• _課題一覧_:
1. フラクトオリゴ糖の図面説明のうち、「図7」で始まる段落を、主な事実を残したまま箇条書きにまとめてください。
2. フラクトオリゴ糖の図面説明を、最後の文の後から書き継いでください。

• _本文抜粋_:
'''
図2】実施例3~5に係るフラクトオリゴ糖配合ペーストの粒度分布である。
図3】温度37℃・相対湿度50%の環境下における実施例6~9に係るフラクトオリゴ糖配合ペースト中の水分値の時間変化を示すグラフ図である。
図4】温度37℃・相対湿度50%の環境下における実施例1~5に係るフラクトオリゴ糖配合ペースト中の粘度の時間変化を示すグラフ図である。
図5】温度37℃・相対湿度50%の環境下における実施例6~9に係るフラクトオリゴ糖配合ペースト中の粘度の時間変化を示すグラフ図である。
図6】温度13℃・相対湿度38%の環境下における実施例3に係るフラクトオリゴ糖配合ミルクチョコレートおよび参考例1に係るショ糖配合ミルクチョコレート中の水分値の時間変化を示すグラフ図である。
図7】温度20℃・相対湿度38%の環境下における実施例3に係るフラクトオリゴ糖配合ミルクチョコレートおよび参考例1に係るショ糖配合ミルクチョコレート中の水分値の時間変化を示すグラフ図である。
図8】温度23℃・相対湿度38%の環境下における実施例3に係るフラクトオリゴ糖配合ミルクチョコレートおよび参考例1に係るショ糖配合ミルクチョコレート中の水分値の時間変化を示すグラフ図である。
'''
[データセットの記録]
'''
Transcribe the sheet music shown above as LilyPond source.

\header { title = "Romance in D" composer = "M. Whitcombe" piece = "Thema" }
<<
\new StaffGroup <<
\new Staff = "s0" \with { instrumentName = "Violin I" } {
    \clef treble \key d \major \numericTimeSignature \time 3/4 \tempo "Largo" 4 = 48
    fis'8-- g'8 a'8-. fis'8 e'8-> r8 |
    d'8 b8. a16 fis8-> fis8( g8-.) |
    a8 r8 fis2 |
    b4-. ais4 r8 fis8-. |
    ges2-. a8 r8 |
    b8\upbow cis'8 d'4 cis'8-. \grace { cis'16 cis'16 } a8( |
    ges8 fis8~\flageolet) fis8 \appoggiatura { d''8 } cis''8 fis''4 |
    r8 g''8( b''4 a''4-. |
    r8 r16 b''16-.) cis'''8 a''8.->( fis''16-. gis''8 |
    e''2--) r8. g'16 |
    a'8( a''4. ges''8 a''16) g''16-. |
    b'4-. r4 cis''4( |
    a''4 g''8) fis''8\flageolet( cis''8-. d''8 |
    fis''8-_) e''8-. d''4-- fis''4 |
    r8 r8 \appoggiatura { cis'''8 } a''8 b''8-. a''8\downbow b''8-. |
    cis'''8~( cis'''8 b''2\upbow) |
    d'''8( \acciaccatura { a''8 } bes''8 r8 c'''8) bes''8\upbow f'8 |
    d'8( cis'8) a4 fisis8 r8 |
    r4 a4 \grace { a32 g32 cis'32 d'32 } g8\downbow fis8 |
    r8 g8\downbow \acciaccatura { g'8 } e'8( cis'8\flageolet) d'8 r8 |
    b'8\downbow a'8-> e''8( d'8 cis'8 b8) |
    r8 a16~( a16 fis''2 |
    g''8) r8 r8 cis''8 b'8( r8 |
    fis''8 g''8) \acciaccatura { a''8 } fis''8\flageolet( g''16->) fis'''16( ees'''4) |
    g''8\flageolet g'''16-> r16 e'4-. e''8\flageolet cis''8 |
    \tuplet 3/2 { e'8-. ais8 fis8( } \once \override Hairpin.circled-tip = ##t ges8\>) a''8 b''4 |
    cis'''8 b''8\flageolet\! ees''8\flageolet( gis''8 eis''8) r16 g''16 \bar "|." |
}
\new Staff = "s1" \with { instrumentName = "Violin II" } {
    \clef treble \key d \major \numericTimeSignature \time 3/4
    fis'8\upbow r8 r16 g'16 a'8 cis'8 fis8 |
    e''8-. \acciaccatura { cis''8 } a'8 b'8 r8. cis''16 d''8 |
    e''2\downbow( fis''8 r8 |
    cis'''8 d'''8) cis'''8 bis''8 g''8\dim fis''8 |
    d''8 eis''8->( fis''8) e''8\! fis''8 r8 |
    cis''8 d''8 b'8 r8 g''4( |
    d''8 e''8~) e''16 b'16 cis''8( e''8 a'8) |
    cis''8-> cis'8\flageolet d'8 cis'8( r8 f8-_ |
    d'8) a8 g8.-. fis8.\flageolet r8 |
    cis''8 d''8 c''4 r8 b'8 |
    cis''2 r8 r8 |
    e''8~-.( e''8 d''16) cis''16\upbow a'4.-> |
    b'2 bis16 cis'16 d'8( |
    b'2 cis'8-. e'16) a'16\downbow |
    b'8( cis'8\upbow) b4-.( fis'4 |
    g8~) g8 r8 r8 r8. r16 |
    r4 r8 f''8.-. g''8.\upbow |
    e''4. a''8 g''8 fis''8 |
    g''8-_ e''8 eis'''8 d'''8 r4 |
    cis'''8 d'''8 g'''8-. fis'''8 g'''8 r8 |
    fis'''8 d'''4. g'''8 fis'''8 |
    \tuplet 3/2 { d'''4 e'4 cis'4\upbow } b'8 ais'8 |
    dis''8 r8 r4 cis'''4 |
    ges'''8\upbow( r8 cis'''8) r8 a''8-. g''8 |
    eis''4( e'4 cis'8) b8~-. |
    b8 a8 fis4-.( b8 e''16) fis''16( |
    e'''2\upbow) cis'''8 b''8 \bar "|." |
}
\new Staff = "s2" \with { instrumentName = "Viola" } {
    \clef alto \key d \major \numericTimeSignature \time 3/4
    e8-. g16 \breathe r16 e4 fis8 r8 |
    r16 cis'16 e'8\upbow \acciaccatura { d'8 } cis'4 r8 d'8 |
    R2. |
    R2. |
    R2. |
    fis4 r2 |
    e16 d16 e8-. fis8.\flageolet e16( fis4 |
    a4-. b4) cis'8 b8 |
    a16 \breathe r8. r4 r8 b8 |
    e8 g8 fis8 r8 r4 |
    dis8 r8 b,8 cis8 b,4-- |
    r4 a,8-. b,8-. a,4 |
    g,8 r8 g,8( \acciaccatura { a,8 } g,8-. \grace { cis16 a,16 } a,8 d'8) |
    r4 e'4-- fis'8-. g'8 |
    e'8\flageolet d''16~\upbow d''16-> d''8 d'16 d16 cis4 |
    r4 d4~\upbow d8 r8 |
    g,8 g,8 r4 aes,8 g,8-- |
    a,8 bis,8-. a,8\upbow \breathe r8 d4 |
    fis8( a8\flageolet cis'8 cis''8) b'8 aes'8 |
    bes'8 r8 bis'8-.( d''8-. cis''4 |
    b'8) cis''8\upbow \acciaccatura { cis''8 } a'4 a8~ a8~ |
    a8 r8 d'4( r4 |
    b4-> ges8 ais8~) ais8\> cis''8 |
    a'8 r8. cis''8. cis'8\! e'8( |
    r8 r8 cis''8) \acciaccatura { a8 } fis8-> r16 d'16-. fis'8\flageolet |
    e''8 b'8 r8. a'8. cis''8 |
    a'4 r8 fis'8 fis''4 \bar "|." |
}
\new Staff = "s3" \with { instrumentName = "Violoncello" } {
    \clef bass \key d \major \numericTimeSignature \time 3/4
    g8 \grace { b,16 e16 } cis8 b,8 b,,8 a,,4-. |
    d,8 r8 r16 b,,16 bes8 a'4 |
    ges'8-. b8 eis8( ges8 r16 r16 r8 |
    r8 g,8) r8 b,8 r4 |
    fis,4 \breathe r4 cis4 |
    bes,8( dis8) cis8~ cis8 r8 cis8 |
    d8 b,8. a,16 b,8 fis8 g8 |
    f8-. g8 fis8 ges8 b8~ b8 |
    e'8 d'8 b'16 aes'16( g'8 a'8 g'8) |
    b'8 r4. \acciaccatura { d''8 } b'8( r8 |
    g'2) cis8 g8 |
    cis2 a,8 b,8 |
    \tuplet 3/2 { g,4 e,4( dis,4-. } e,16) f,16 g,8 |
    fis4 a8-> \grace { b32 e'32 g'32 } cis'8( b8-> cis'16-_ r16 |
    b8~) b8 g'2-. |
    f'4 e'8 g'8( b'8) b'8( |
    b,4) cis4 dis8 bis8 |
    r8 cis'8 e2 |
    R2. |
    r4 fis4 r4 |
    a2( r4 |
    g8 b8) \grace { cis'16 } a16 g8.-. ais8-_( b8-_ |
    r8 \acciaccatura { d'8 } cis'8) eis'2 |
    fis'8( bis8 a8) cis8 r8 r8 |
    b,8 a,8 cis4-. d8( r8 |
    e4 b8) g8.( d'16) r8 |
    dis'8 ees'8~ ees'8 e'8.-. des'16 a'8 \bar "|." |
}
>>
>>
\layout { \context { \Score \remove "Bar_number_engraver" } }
'''
• _期待される結果_:
1.
- 図7はグラフ図である。
- 条件は温度20℃、相対湿度38%の環境下である。
- 対象は、実施例3のフラクトオリゴ糖配合ミルクチョコレートと、参考例1のショ糖配合ミルクチョコレートである。
- 示す内容は、水分値の時間変化である。

2.
図9】温度20℃・相対湿度40%および温度30℃・相対湿度40%の環境下におけるフラクトオリゴ糖の水分値の時間変化を示すグラフ図である。
【発明を実施するための形態】
【0023】
-フラクトオリゴ糖配合油脂の製造方法-
本発明の実施の形態に係るフラクトオリゴ糖配合油脂の製造方法は、原料準備工程および粉砕工程を含む。以下、これらの工程について詳述する。なお、これらの工程は、逐次的に実行されてもよいし、連続的に実行されてもよい。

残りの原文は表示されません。